Réélue difficilement en novembre pour un second mandat de quatre ans, la présidente pâtit également de la crise économique et des mesures d’austérité qu’elle a imposées après avoir pourtant rejeté cette hypothèse lors de sa campagne électorale.

Dilma Rousseff, 67 ans, est désormais la présidente du Brésil la plus impopulaire depuis la fin de la dictature militaire en 1985. Sa cote de popularité est tombée à 8% seulement. Elle avait été réélue en octobre avec une marge étroite de votes (51,6%) sur son adversaire Aecio Neves, du Parti de la sociale démocratie brésilienne (PSDB).

Les organisateurs des manifestations espèrent à nouveau faire défiler tout au long de la journée des centaines de milliers de personnes dans 240 villes pour réclamer – comme en mars et en avril derniers -, la fin de l’impunité dans les affaires de corruption et la destitution de la présidente.

«Le gouvernement dépense mal l’argent, les hommes politiques volent et détournent d’énormes sommes et c’est la population qui doit trinquer ? Non», affirment dans leur convocation sur internet les porte-parole du mouvement «Vem Pra Rua» (Viens dans la rue).
Il est l’un des principaux organisateurs des manifestations avec le Mouvement Brésil Libre (MBL), qui se définit comme la «nouvelle droite», et de «Revoltados on line» («Révoltés en ligne»).

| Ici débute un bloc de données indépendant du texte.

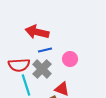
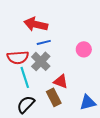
pink circle: (70, 59) -> (84, 49), moved

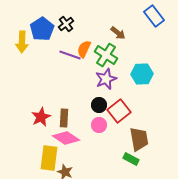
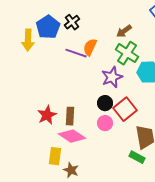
brown arrow: (118, 33) -> (124, 31), turned 105
green cross: (106, 55) -> (127, 53), moved
yellow rectangle: (49, 158) -> (55, 156), size x0.7

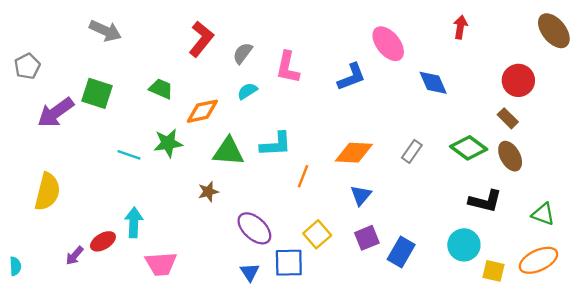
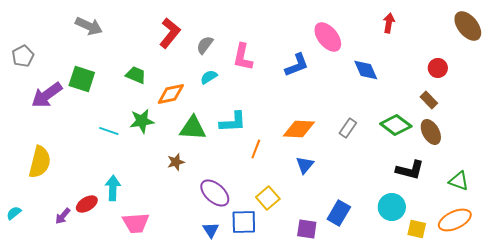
red circle: (518, 80) -> (438, 68), size x0.7
purple square: (367, 238) -> (307, 229), moved, turned 30
cyan semicircle: (15, 266) -> (14, 213), moved, turned -126

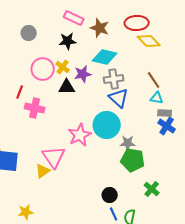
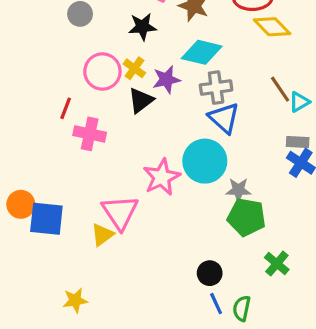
black triangle: (67, 87) -> (141, 100), turned -36
cyan triangle: (157, 98) -> (299, 102), moved, turned -40

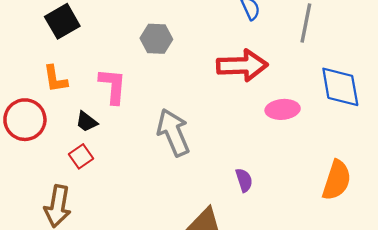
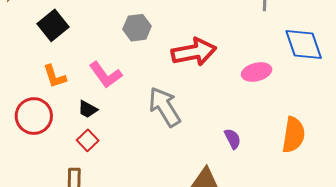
red arrow: (242, 65) -> (194, 52), moved
pink L-shape: (113, 86) -> (106, 75), turned 148
orange semicircle: (337, 180) -> (294, 135), moved

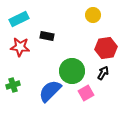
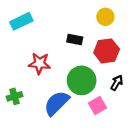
black rectangle: (47, 36) -> (75, 40), moved
red star: (20, 47) -> (40, 63), moved
red hexagon: (106, 48) -> (107, 51), moved

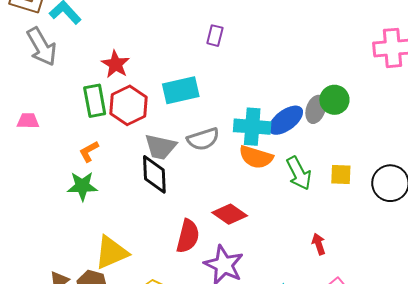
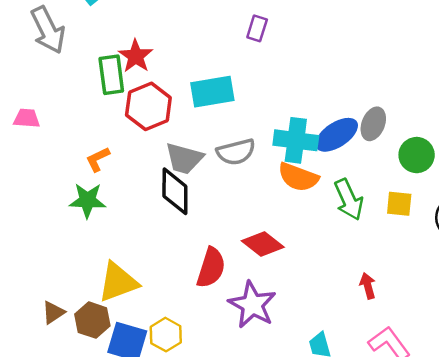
green circle: (334, 100) -> (417, 155), moved
green rectangle: (95, 101) -> (111, 75), moved

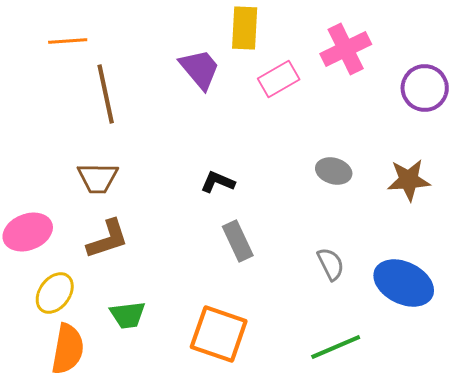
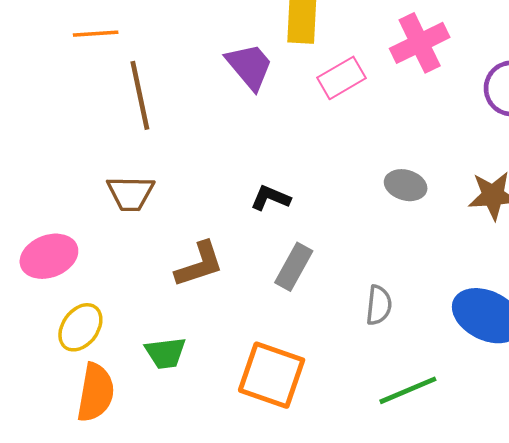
brown L-shape: (108, 239) -> (199, 264), moved
gray rectangle: (238, 241) -> (294, 267), turned 54
gray semicircle: (331, 264) -> (379, 305), moved, turned 32

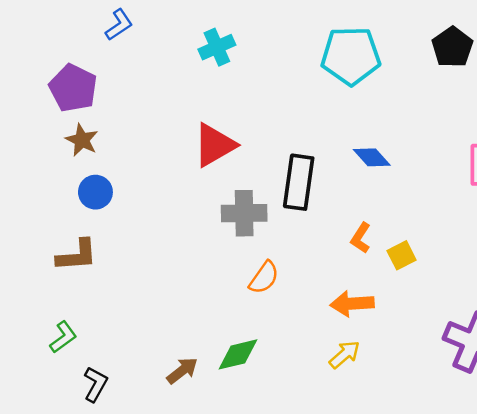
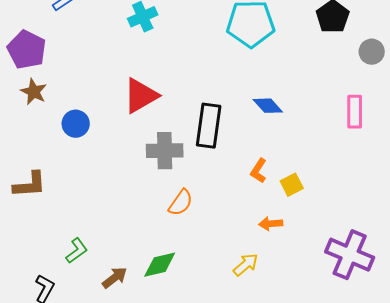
blue circle: (95, 192) -> (76, 124), moved
orange arrow: (352, 304) -> (271, 224), moved, size x0.7
green L-shape: (63, 337) -> (77, 251), moved

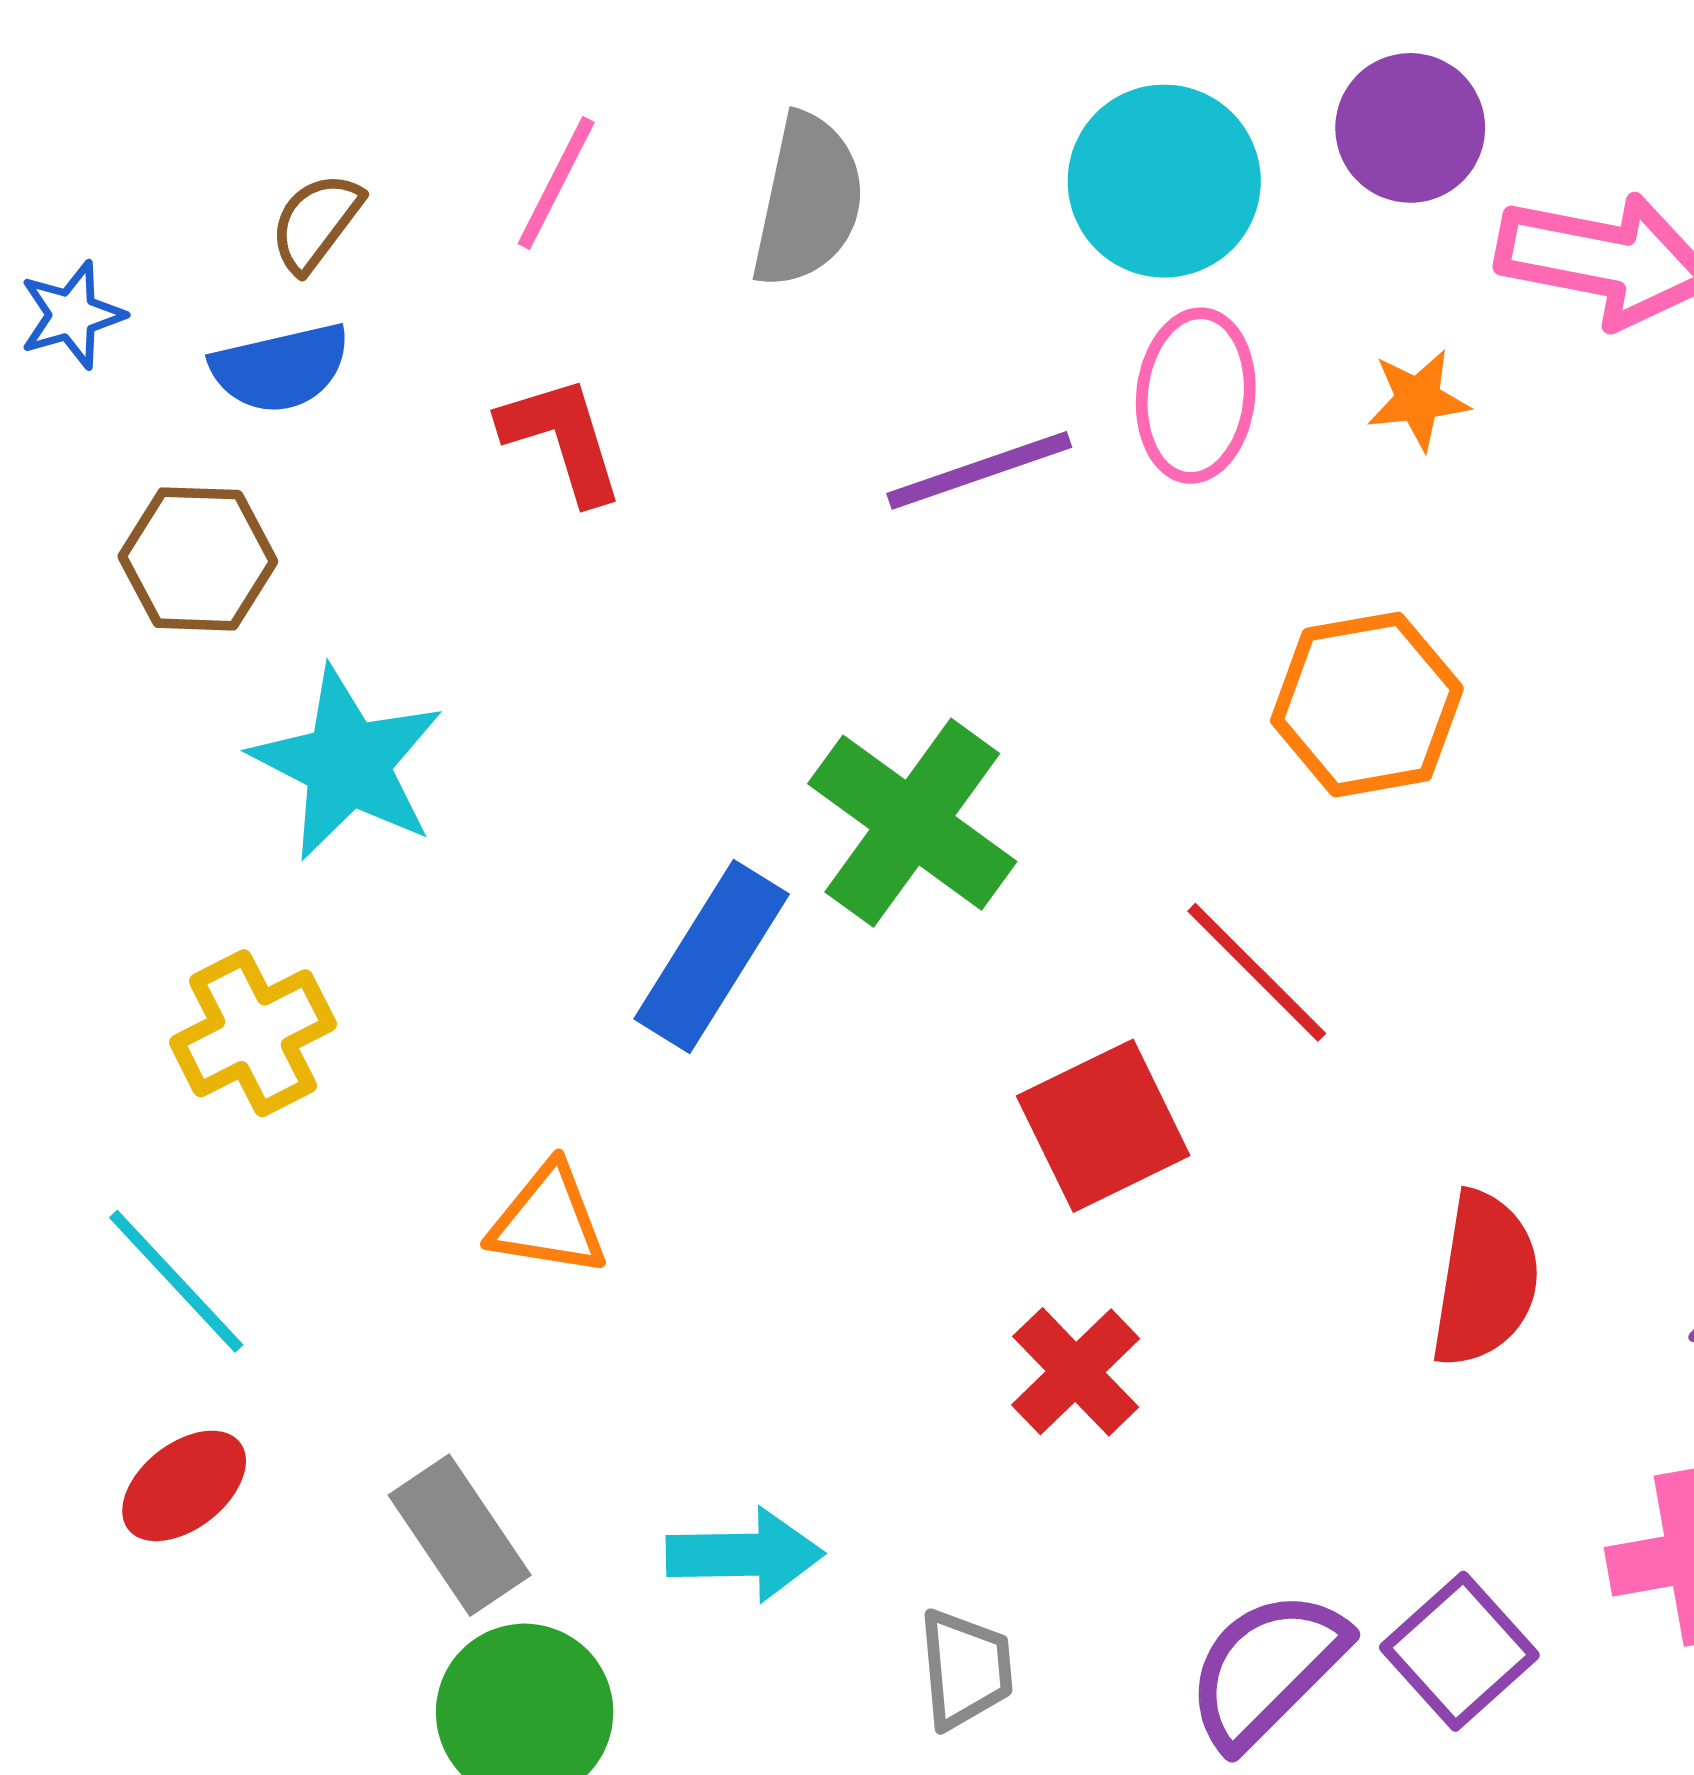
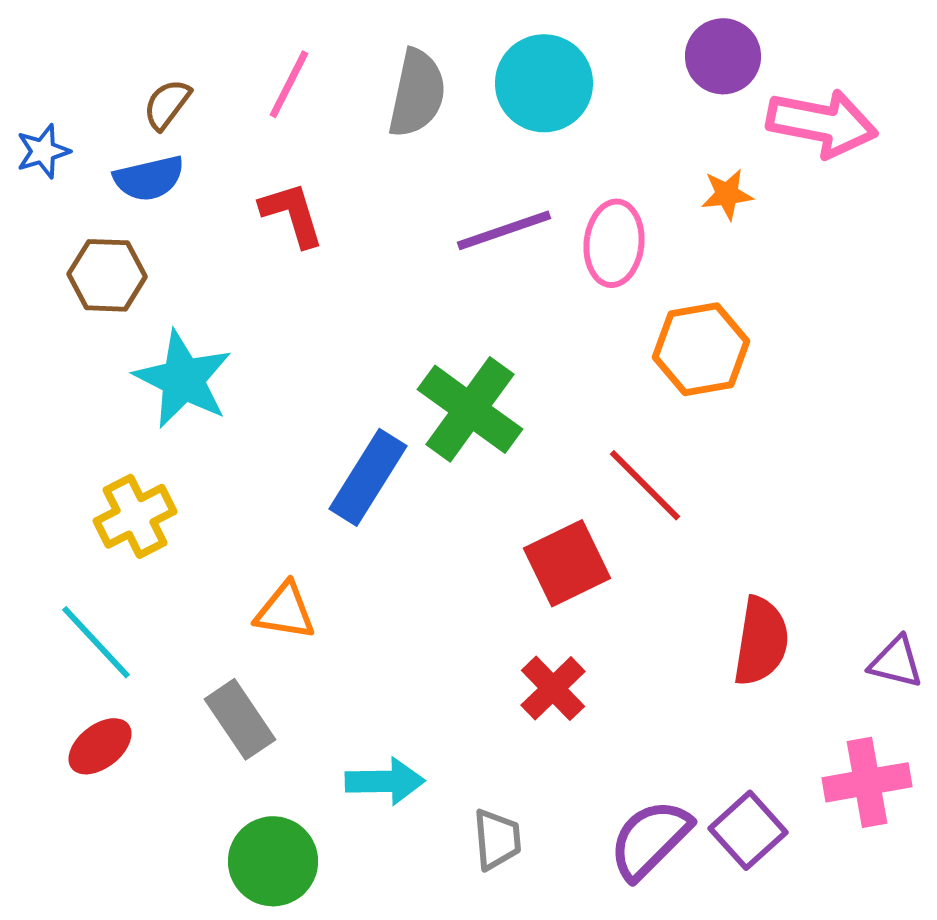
cyan circle: (1164, 181) -> (544, 83), moved
pink ellipse: (1196, 396) -> (614, 243), moved
gray rectangle: (460, 1535) -> (240, 719), moved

Les manifestations cette année ont déjà rassemblé au total quelque trois millions de personnes dans les rues pour une population de 204 millions de Brésiliens. Cependant il s’agit souvent de groupes hétéroclites qui clamaient leur refus du Parti des Travailleurs (PT, gauche), au pouvoir depuis 12 ans.

Certains groupes très minoritaires vont jusqu’à revendiquer le retour des militaires, au pouvoir de 1964 à 1985.

Les manifestations de dimanche auront pour la première fois, le soutien explicite du Parti de la sociale démocratie (PSDB, opposition) dirigée par Aecio Neves, candidat malheureux à la présidentielle de 2014. M. Neves a déclaré qu’il voulait y participer personnellement.
«Je ne vois pas de grande différence avec la manifestation d’avril. C’est la continuité d’une situation où les secteurs liés à Aecio Neves veulent paver la voie pour une nouvelle élection» en prônant une destitution, a déclaré à l’AFP l’analyste politique Fabio Wanderlei Reis, de l’Université fédérale du Minas Gerais.

Toutefois, «ce qui est souhaité par cette aile du PSDB, proche de Neves, n’a pas encore d’appui légal dans la Constitution», souligne-t-il.
Un processus d’«impeachment forcé» (destitution forcée) pourrait, selon lui, «déboucher sur un climat social difficile à prévoir».
Pour M. Reis, les manifestations de dimanche seront «du même type de protestation qu’en avril avec des revendications anti-Rousseff, dans un contexte d’intensification de la crise économique».

Le Brésil, 7e économie de la planète est au bord de la récession avec une inflation de 9% sur les 12 derniers mois.

Mais la présidente tient bon : «Je continuerai à travailler pour honorer et réaliser vos rêves», a-t-elle promis mercredi à l’issue d’une manifestation de 35.000 femmes de zones rurales qui ont défilé dans la capitale Brasilia pour la soutenir.